Era 2006 e as ferramentas de comunicação não estavam tão imediatas quanto agora. Os fãs se reuniram em grupos e comunidades no extinto Orkut para debater os lançamentos, fazer jogos e criar relações em torno da musicalidade da banda. E muitos dos laços formados à época se perpetuam até hoje em fã-clubes e grupos de discussão. Depois da turnê de 2006, o U2 retornou ao Brasil em 2011 com a aclamada 360º.

“Os grandes amigos que tenho conheci por conta da banda”, aponta Alexandre Aguiar, 46 anos. Integrante do fã-clube U2 Fortaleza, ele mantém uma rede de apaixonados pelo quarteto. Em grupo, pontua, tudo fica mais fácil. Até conseguir os ingressos para os shows - que costumam se esgotar em poucas horas. “Sempre há uma resistência da família, achando que sou velho para isso. Quando aparece show deles aqui, eu largo tudo. Chego dois dias antes para dormir na fila, na rua. Tudo vale a pena. São as loucuras que fazemos pela banda”, diz.

Em uma das “aventuras”, ele e os amigos se perderam na capital paulista. “Tentamos ir ver a banda no hotel. Acabamos pegando o ônibus errado e paramos no outro lado da cidade, distantes uns 60 quilômetros. Depois de rodar muito de ônibus em ônibus, conseguimos chegar onde eles estavam hospedados. Depois de alguma espera, vimos o Bono. Na volta, o grupo que reuni não se desfez. Nascia o U2 Fortaleza”.

Nova turnê

Para 2017 há fortes indícios de que Bono Vox (vocal), The Edge (guitarra), Adam Clayton (baixo) e Larry Mullen Jr. (bateria) percorram as principais cidades do mundo com nova turnê. As especulações se espalham por sites estrangeiros e nas rodas de conversa dos fã-clubes. Até agora, entretanto, há confirmação somente do novo álbum - que deve ser lançado nos próximos meses e foi intitulado Songsof Experience.

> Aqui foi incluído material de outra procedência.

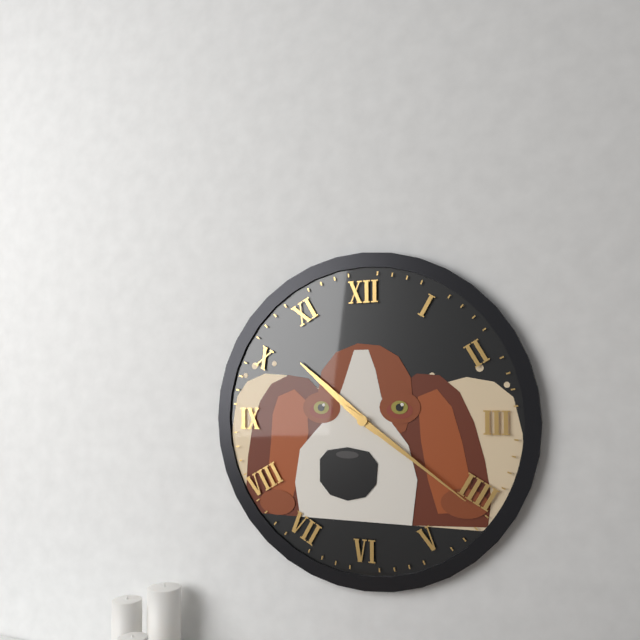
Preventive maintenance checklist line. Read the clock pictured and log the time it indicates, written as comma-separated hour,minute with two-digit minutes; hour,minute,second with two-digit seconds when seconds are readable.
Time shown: 10,21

Vivianne Nunes, 32 anos, já foi há quatro shows no Brasil. É fã desde a infância. Aos nove anos escutou a canção One no rádio. “Anotei o nome da música e da banda do jeito que entendi em um papel e fui atrás dos amigos para conhecer o que era aquele som”, lembra. Se a nova turnê passar pelo Brasil há uma certeza: Vivianne estará nas primeiras filas.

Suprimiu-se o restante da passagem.